Die Arbeitsgruppe von Axel Meyer forscht nicht nur in den großen Seen Afrikas mit ihrer immensen Vielfalt, sondern auch im Rahmen eines überschaubareren evolutionären „Experiments“: zu den parallelen Artenschwärmen der Midas-Buntbarsche in den zwei großen Seen und mehreren Kraterseen Nicaraguas. Die Wissenschaftler fokussieren dabei auf deren Morphologie, Populationsgenetik und Habitat und vergleichen die Ergebnisse mit denen der Ursprungspopulationen in den großen Seen Nikaraguas. Die Kraterseen sind allein durch ihre erheblich geringere Größe nicht nur weniger komplex, sondern haben auch den Vorteil, dass ihr maximales Alter bekannt ist. Sie sind mit zwischen 1.000 und 24.000 Jahren evolutionär sehr jung, was nochmals mehr Übersichtlichkeit garantiert.
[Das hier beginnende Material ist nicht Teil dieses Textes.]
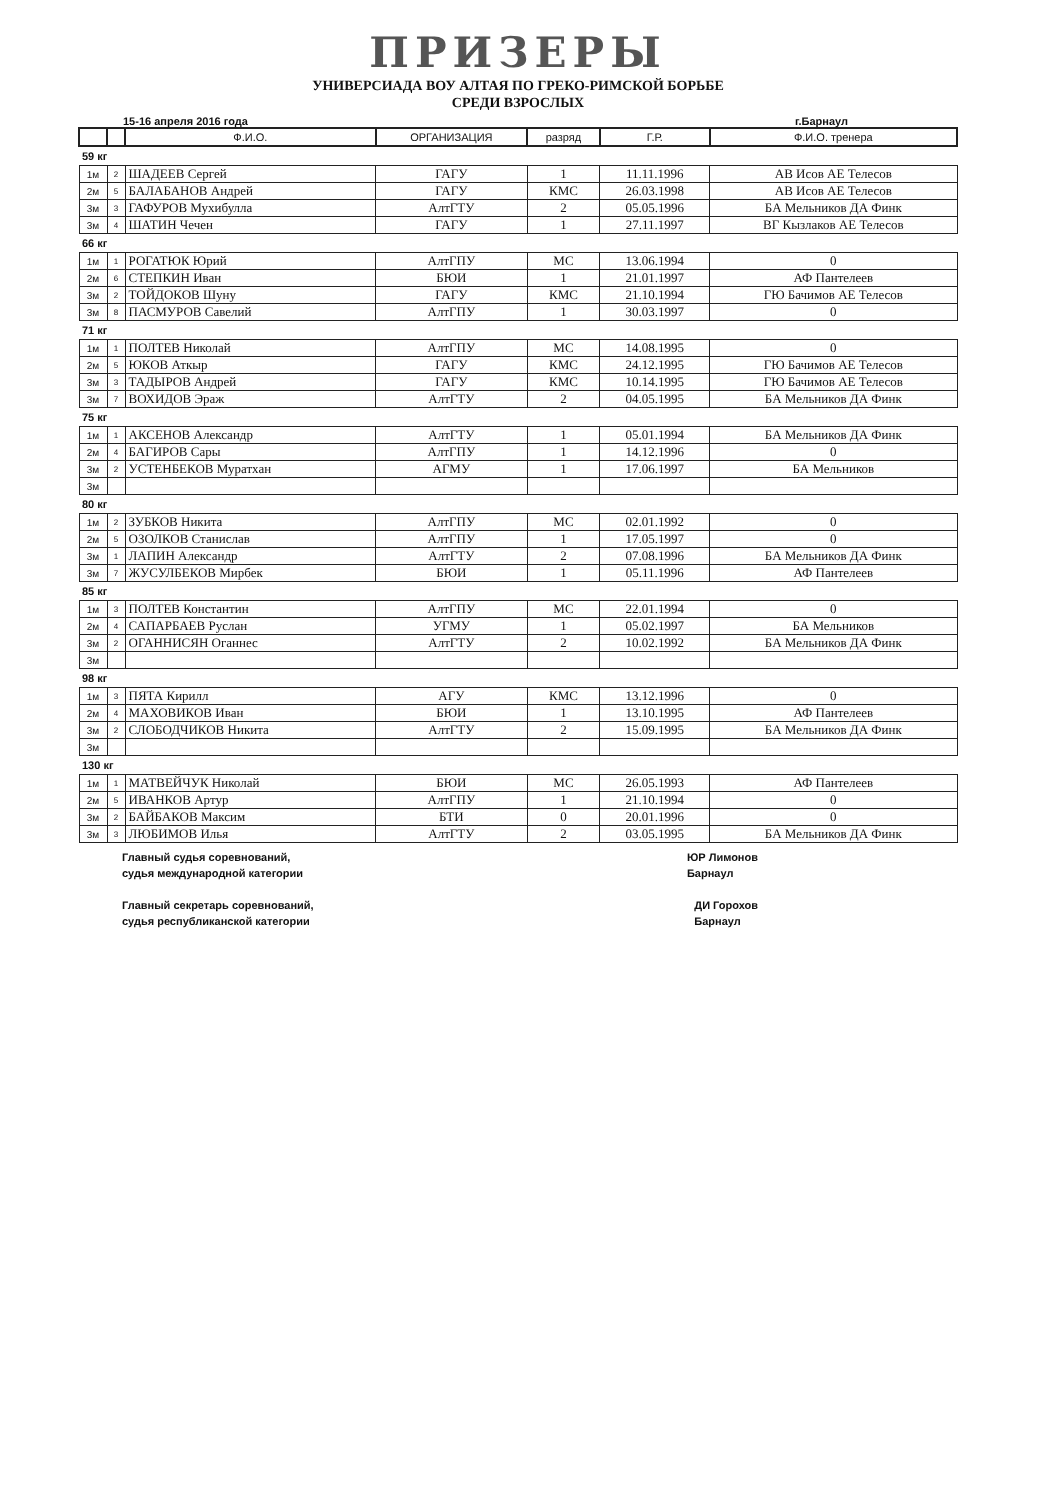ПРИЗЕРЫ
УНИВЕРСИАДА ВОУ АЛТАЯ ПО ГРЕКО-РИМСКОЙ БОРЬБЕ
СРЕДИ ВЗРОСЛЫХ
15-16 апреля 2016 года г.Барнаул
| | | Ф.И.О. | ОРГАНИЗАЦИЯ | разряд | Г.Р. | Ф.И.О. тренера |
| --- | --- | --- | --- | --- | --- | --- |
| 59 кг | | | | | | |
| 1м | 2 | ШАДЕЕВ Сергей | ГАГУ | 1 | 11.11.1996 | АВ Исов АЕ Телесов |
| 2м | 5 | БАЛАБАНОВ Андрей | ГАГУ | КМС | 26.03.1998 | АВ Исов АЕ Телесов |
| 3м | 3 | ГАФУРОВ Мухибулла | АлтГТУ | 2 | 05.05.1996 | БА Мельников ДА Финк |
| 3м | 4 | ШАТИН Чечен | ГАГУ | 1 | 27.11.1997 | ВГ Кызлаков АЕ Телесов |
| 66 кг | | | | | | |
| 1м | 1 | РОГАТЮК Юрий | АлтГПУ | МС | 13.06.1994 | 0 |
| 2м | 6 | СТЕПКИН Иван | БЮИ | 1 | 21.01.1997 | АФ Пантелеев |
| 3м | 2 | ТОЙДОКОВ Шуну | ГАГУ | КМС | 21.10.1994 | ГЮ Бачимов АЕ Телесов |
| 3м | 8 | ПАСМУРОВ Савелий | АлтГПУ | 1 | 30.03.1997 | 0 |
| 71 кг | | | | | | |
| 1м | 1 | ПОЛТЕВ Николай | АлтГПУ | МС | 14.08.1995 | 0 |
| 2м | 5 | ЮКОВ Аткыр | ГАГУ | КМС | 24.12.1995 | ГЮ Бачимов АЕ Телесов |
| 3м | 3 | ТАДЫРОВ Андрей | ГАГУ | КМС | 10.14.1995 | ГЮ Бачимов АЕ Телесов |
| 3м | 7 | ВОХИДОВ Эраж | АлтГТУ | 2 | 04.05.1995 | БА Мельников ДА Финк |
| 75 кг | | | | | | |
| 1м | 1 | АКСЕНОВ Александр | АлтГТУ | 1 | 05.01.1994 | БА Мельников ДА Финк |
| 2м | 4 | БАГИРОВ Сары | АлтГПУ | 1 | 14.12.1996 | 0 |
| 3м | 2 | УСТЕНБЕКОВ Муратхан | АГМУ | 1 | 17.06.1997 | БА Мельников |
| 3м | | | | | | |
| 80 кг | | | | | | |
| 1м | 2 | ЗУБКОВ Никита | АлтГПУ | МС | 02.01.1992 | 0 |
| 2м | 5 | ОЗОЛКОВ Станислав | АлтГПУ | 1 | 17.05.1997 | 0 |
| 3м | 1 | ЛАПИН Александр | АлтГТУ | 2 | 07.08.1996 | БА Мельников ДА Финк |
| 3м | 7 | ЖУСУЛБЕКОВ Мирбек | БЮИ | 1 | 05.11.1996 | АФ Пантелеев |
| 85 кг | | | | | | |
| 1м | 3 | ПОЛТЕВ Константин | АлтГПУ | МС | 22.01.1994 | 0 |
| 2м | 4 | САПАРБАЕВ Руслан | УГМУ | 1 | 05.02.1997 | БА Мельников |
| 3м | 2 | ОГАННИСЯН Оганнес | АлтГТУ | 2 | 10.02.1992 | БА Мельников ДА Финк |
| 3м | | | | | | |
| 98 кг | | | | | | |
| 1м | 3 | ПЯТА Кирилл | АГУ | КМС | 13.12.1996 | 0 |
| 2м | 4 | МАХОВИКОВ Иван | БЮИ | 1 | 13.10.1995 | АФ Пантелеев |
| 3м | 2 | СЛОБОДЧИКОВ Никита | АлтГТУ | 2 | 15.09.1995 | БА Мельников ДА Финк |
| 3м | | | | | | |
| 130 кг | | | | | | |
| 1м | 1 | МАТВЕЙЧУК Николай | БЮИ | МС | 26.05.1993 | АФ Пантелеев |
| 2м | 5 | ИВАНКОВ Артур | АлтГПУ | 1 | 21.10.1994 | 0 |
| 3м | 2 | БАЙБАКОВ Максим | БТИ | 0 | 20.01.1996 | 0 |
| 3м | 3 | ЛЮБИМОВ Илья | АлтГТУ | 2 | 03.05.1995 | БА Мельников ДА Финк |
Главный судья соревнований,
судья международной категории
ЮР Лимонов
Барнаул
Главный секретарь соревнований,
судья республиканской категории
ДИ Горохов
Барнаул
Außerdem sind die Kraterseen nicht mit der Außenwelt verbunden und so klein, dass geografische Distanzen innerhalb der Seen keine Rolle spielen. „Die Kraterseepopulationen stellen quasi ein natürliches evolutionäres Experiment dar“, sagt Andreas Kautt.
Das Ergebnis aufgrund statistischer Methoden, von Literatur und einer großen Anzahl genetischer Marker lässt sich mit Andreas Kautts Worten so zusammenfassen: „Je unähnlicher der Kratersee dem großen See der Urpopulation, desto unähnlicher die Fische.“ Das bedeutet: Die unterschiedlichen Habitate stellen sich – im Gegensatz zu den demografischen Kriterien – als entscheidender Faktor für die Diversität heraus. Die Daten der Konstanzer Wissenschaftler zeigen, dass sich die Körperform aller Kraterpopulationen gegenüber der Ursprungspopulation hauptsächlich in dieselbe Richtung verändert hat: Fische in den Kraterseen haben immer einen eher langgestreckten Körper als die in den großen Seen.
Als Beleg für die Bedeutung der ökologischen Faktoren gilt gleichfalls, dass die Diversität der Körperformen unter den verschiedenen Kraterseen mit deren durchschnittlicher Tiefe in Verbindung steht. Andreas Kautt: „Das macht Sinn. Je tiefer ein See, desto wahrscheinlicher gibt es mehr unterschiedliche ökologische Nischen.“ Dies alles liefert starke Belege für die Annahme: Evolution ist – unter bestimmten Bedingungen – vorhersagbar.